→ Your instructions
Lay out the lines starting at "duży był błąd szacunku." and ending at "Błędy, których warto unikać" as a numbered list, leaving out blank lines.

(Beginning of Supplied data)

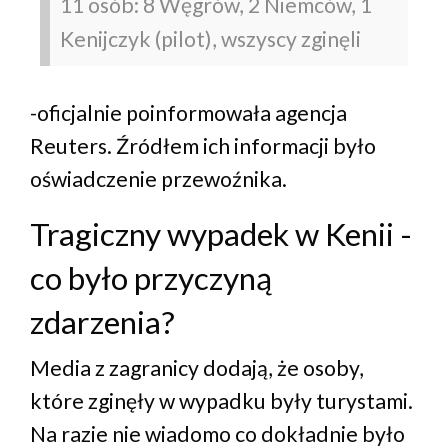
11 osób: 8 Węgrów, 2 Niemców, 1
Kenijczyk (pilot), wszyscy zginęli
-oficjalnie poinformowała agencja
Reuters. Źródłem ich informacji było
oświadczenie przewoźnika.
Tragiczny wypadek w Kenii -
co było przyczyną
zdarzenia?
Media z zagranicy dodają, że osoby,
które zginęły w wypadku były turystami.
Na razie nie wiadomo co dokładnie było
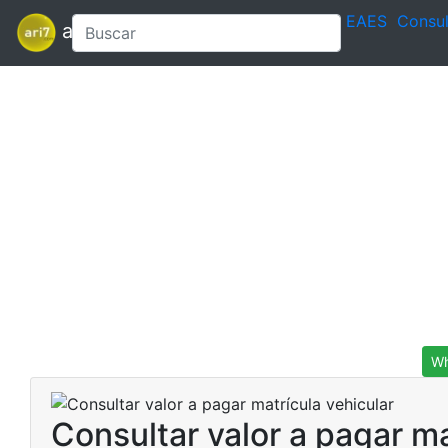
EAES
Consul
ari7
Wh
Consultar valor a pagar ma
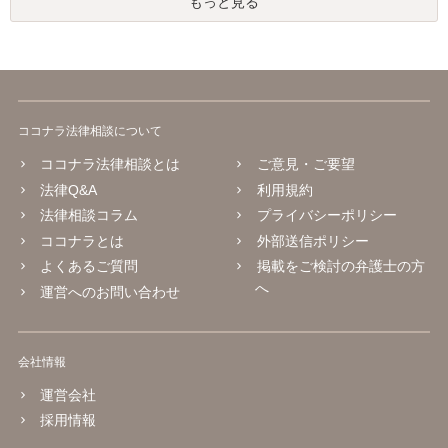
もっと見る
ココナラ法律相談について
ココナラ法律相談とは
ご意見・ご要望
法律Q&A
利用規約
法律相談コラム
プライバシーポリシー
ココナラとは
外部送信ポリシー
よくあるご質問
掲載をご検討の弁護士の方
へ
運営へのお問い合わせ
会社情報
運営会社
採用情報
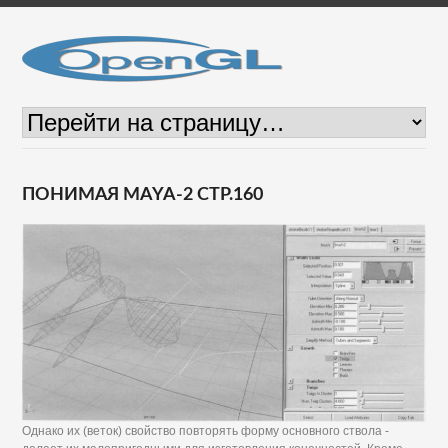
ПОНИМАЯ MAYA-2 СТР.160
Однако их (веток) свойство повторять форму основного ствола -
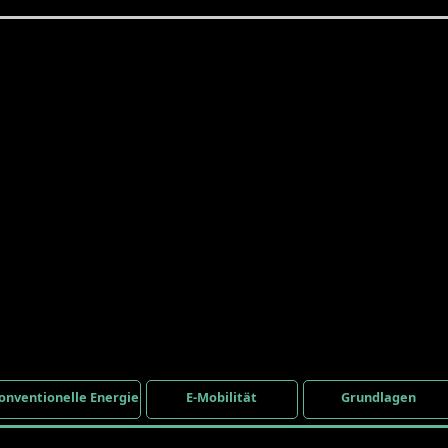
onventionelle Energie
E-Mobilität
Grundlagen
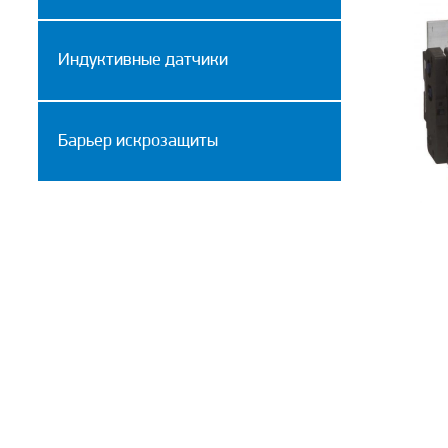
Индуктивные датчики
Барьер искрозащиты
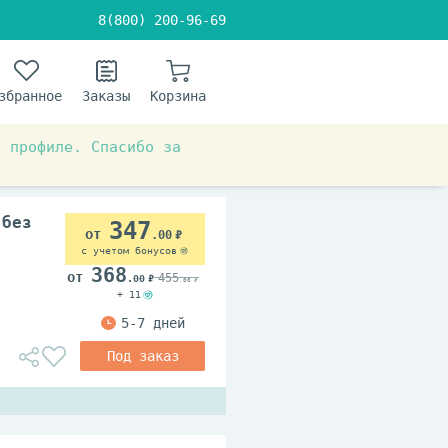
8(800) 200-96-69
збранное
Заказы
Корзина
в профиле. Спасибо за
 без
347
.00
с учетом бонусов
368
455
.00
.00
+ 11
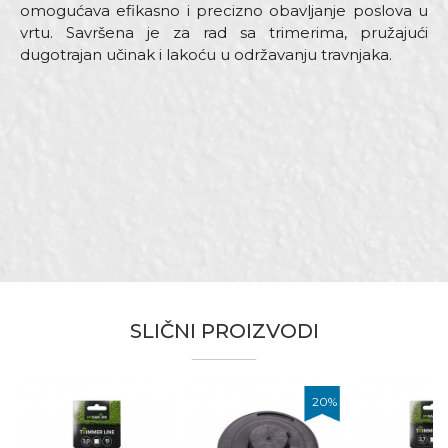
omogućava efikasno i precizno obavljanje poslova u
vrtu. Savršena je za rad sa trimerima, pružajući
dugotrajan učinak i lakoću u održavanju travnjaka.
Karakteristika
Vrijednost
Ime/Nadimak
Kategorija
Oprema za trimere
Boja
Zelena
Email
Brend
My Garden
Dimenzija
ø3mm/15m
Oblik
Okrugla
Poruka
Zanat
Baštovani
SLIČNI PROIZVODI
%
20
%
POŠALJI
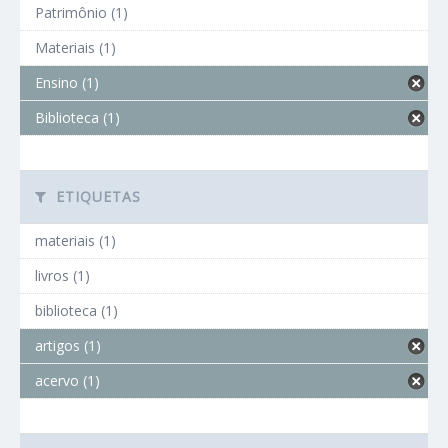
Patrimônio (1)
Materiais (1)
Ensino (1)
Biblioteca (1)
ETIQUETAS
materiais (1)
livros (1)
biblioteca (1)
artigos (1)
acervo (1)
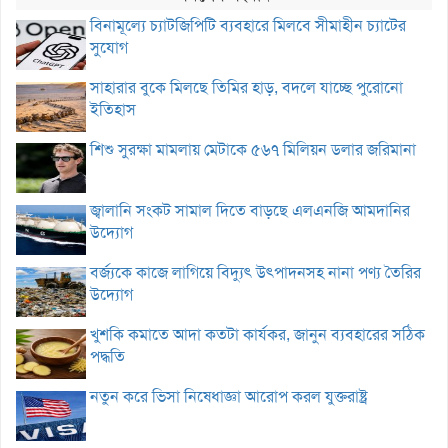
বিনামূল্যে চ্যাটজিপিটি ব্যবহারে মিলবে সীমাহীন চ্যাটের
সুযোগ
সাহারার বুকে মিলছে তিমির হাড়, বদলে যাচ্ছে পুরোনো
ইতিহাস
শিশু সুরক্ষা মামলায় মেটাকে ৫৬৭ মিলিয়ন ডলার জরিমানা
জ্বালানি সংকট সামাল দিতে বাড়ছে এলএনজি আমদানির
উদ্যোগ
বর্জ্যকে কাজে লাগিয়ে বিদ্যুৎ উৎপাদনসহ নানা পণ্য তৈরির
উদ্যোগ
খুশকি কমাতে আদা কতটা কার্যকর, জানুন ব্যবহারের সঠিক
পদ্ধতি
নতুন করে ভিসা নিষেধাজ্ঞা আরোপ করল যুক্তরাষ্ট্র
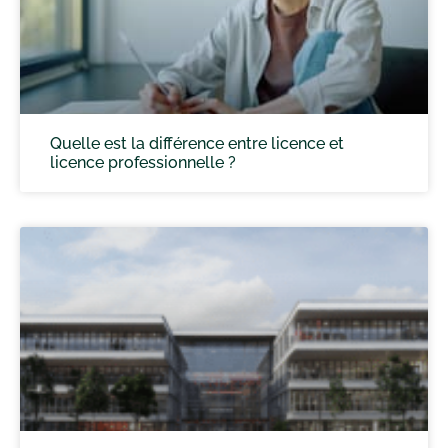
Quelle est la différence entre licence et
licence professionnelle ?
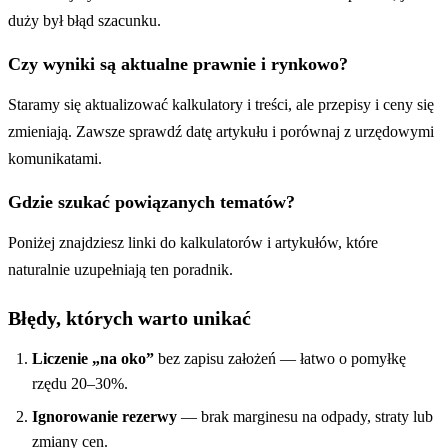
duży był błąd szacunku.
Czy wyniki są aktualne prawnie i rynkowo?
Staramy się aktualizować kalkulatory i treści, ale przepisy i ceny się
zmieniają. Zawsze sprawdź datę artykułu i porównaj z urzędowymi
komunikatami.
Gdzie szukać powiązanych tematów?
Poniżej znajdziesz linki do kalkulatorów i artykułów, które
naturalnie uzupełniają ten poradnik.
Błędy, których warto unikać
Liczenie „na oko”
bez zapisu założeń — łatwo o pomyłkę
rzędu 20–30%.
Ignorowanie rezerwy
— brak marginesu na odpady, straty lub
zmiany cen.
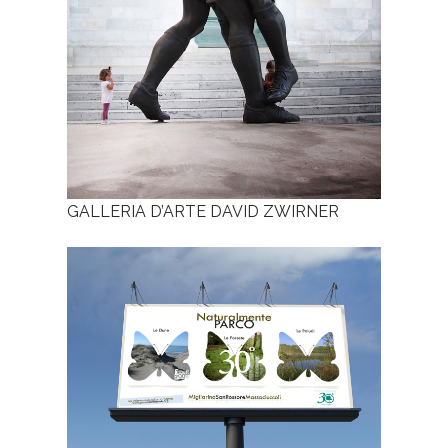
GALLERIA D’ARTE DAVID ZWIRNER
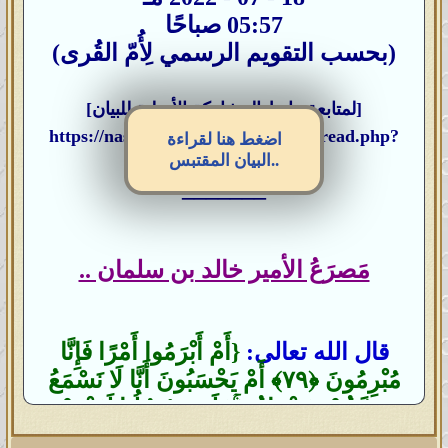
05:57 صباحًا
(بحسب التقويم الرسمي لِأُمّ القُرى)
[لمتابعة رابط المشاركة الأصلية للبيان]
https://nasser-alyamani.org/showthread.php?
اضغط هنا لقراءة
البيان المقتبس..
p=391460
_______
مَصرَعُ الأمير خالد بن سلمان ..
قال الله تعالى:
{أَمْ أَبْرَمُوا أَمْرًا فَإِنَّا
مُبْرِمُونَ ‎﴿٧٩﴾‏ أَمْ يَحْسَبُونَ أَنَّا لَا نَسْمَعُ
سِرَّهُمْ وَنَجْوَاهُم ۚ بَلَىٰ وَرُسُلُنَا لَدَيْهِمْ
يَكْتُبُونَ ‎﴿٨٠﴾}
صدق الله العظيم [سورة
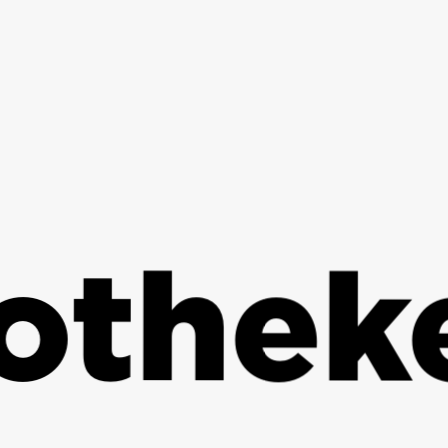
ke zur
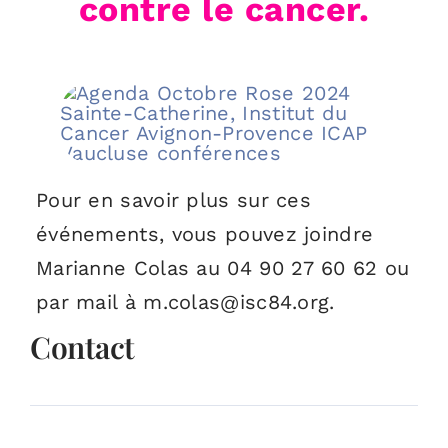
contre le cancer.
Pour en savoir plus sur ces
événements,
vous pouvez joindre
Marianne Colas au
04 90 27 60 62
ou
par mail à m.colas@isc84.org.
Contact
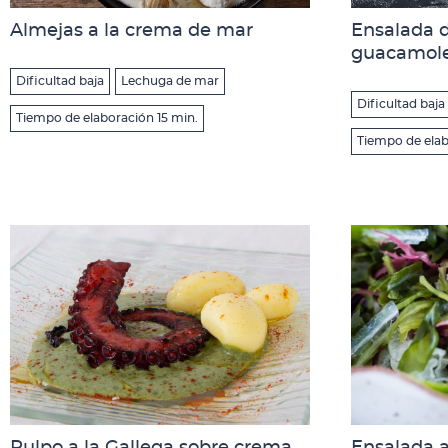
Almejas a la crema de mar
Ensalada d
guacamole
Dificultad baja
Lechuga de mar
Dificultad baja
Tiempo de elaboración 15 min.
Tiempo de elab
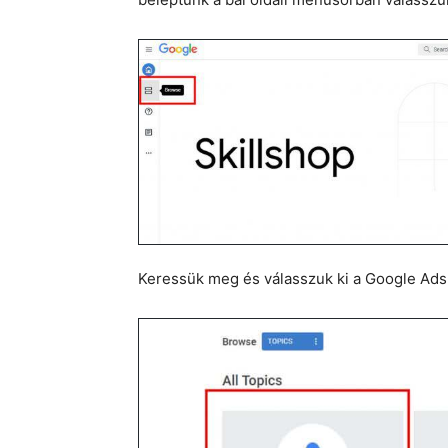
Keressük meg és válasszuk ki a Google Ads 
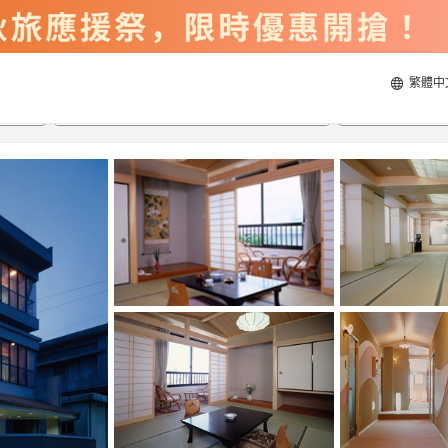
繁體中
2026/8/20
2026/8/21
每間
2
人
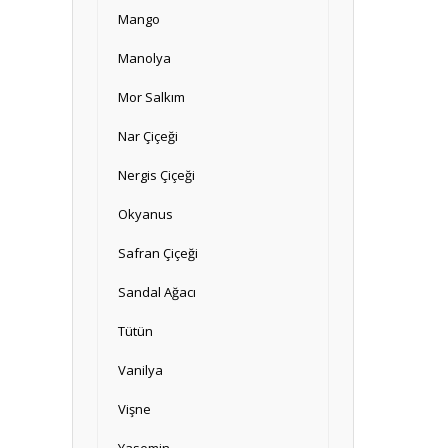
Mango
Manolya
Mor Salkım
Nar Çiçeği
Nergis Çiçeği
Okyanus
Safran Çiçeği
Sandal Ağacı
Tütün
Vanilya
Vişne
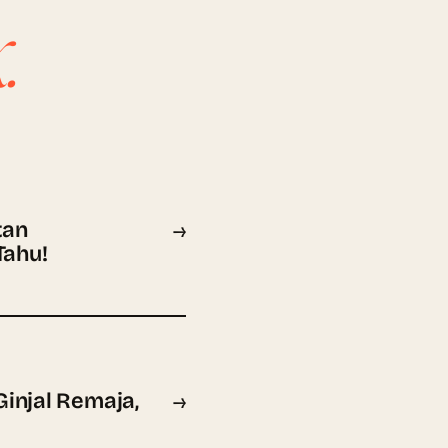
.
tan
→
Tahu!
Ginjal Remaja,
→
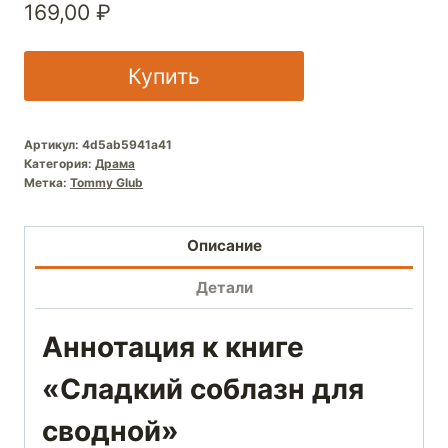
169,00
₽
Купить
Артикул:
4d5ab5941a41
Категория:
Драма
Метка:
Tommy Glub
Описание
Детали
Аннотация к книге
«Сладкий соблазн для
сводной»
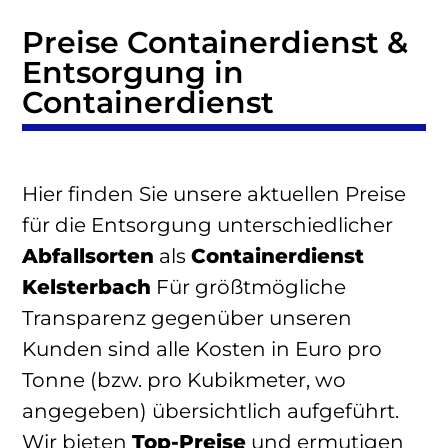
Preise Containerdienst &
Entsorgung in
Containerdienst
Hier finden Sie unsere aktuellen Preise
für die Entsorgung unterschiedlicher
Abfallsorten
als
Containerdienst
Kelsterbach
Für größtmögliche
Transparenz gegenüber unseren
Kunden sind alle Kosten in Euro pro
Tonne (bzw. pro Kubikmeter, wo
angegeben) übersichtlich aufgeführt.
Wir bieten
Top-Preise
und ermutigen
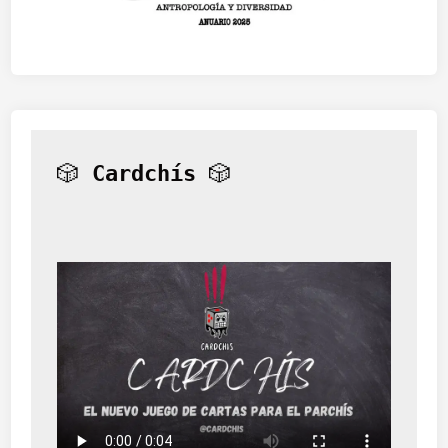
🎲 
Cardchís
 🎲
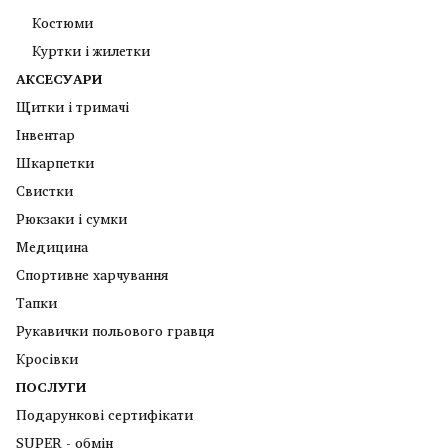
Костюми
Куртки і жилетки
АКСЕСУАРИ
Щитки і тримачі
Інвентар
Шкарпетки
Свистки
Рюкзаки і сумки
Медицина
Спортивне харчування
Тапки
Рукавички польового гравця
Кросівки
ПОСЛУГИ
Подарунковi сертифiкати
SUPER - обмiн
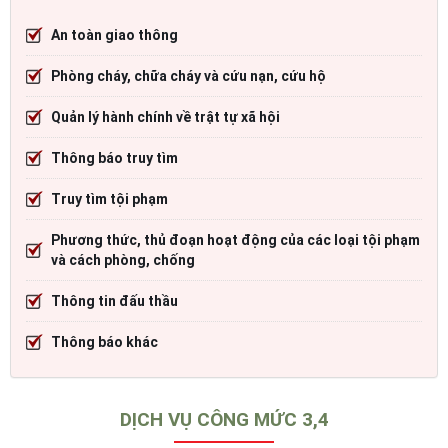
An toàn giao thông
Phòng cháy, chữa cháy và cứu nạn, cứu hộ
Quản lý hành chính về trật tự xã hội
Thông báo truy tìm
Truy tìm tội phạm
Phương thức, thủ đoạn hoạt động của các loại tội phạm
và cách phòng, chống
Thông tin đấu thầu
Thông báo khác
DỊCH VỤ CÔNG MỨC 3,4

(End of Supplied data)

→ Solution below
1. duży był błąd szacunku.
2. Czy wyniki są aktualne prawnie i rynkowo?
3. Staramy się aktualizować kalkulatory i treści, ale przepisy i ceny się
4. zmieniają. Zawsze sprawdź datę artykułu i porównaj z urzędowymi
5. komunikatami.
6. Gdzie szukać powiązanych tematów?
7. Poniżej znajdziesz linki do kalkulatorów i artykułów, które
8. naturalnie uzupełniają ten poradnik.
9. Błędy, których warto unikać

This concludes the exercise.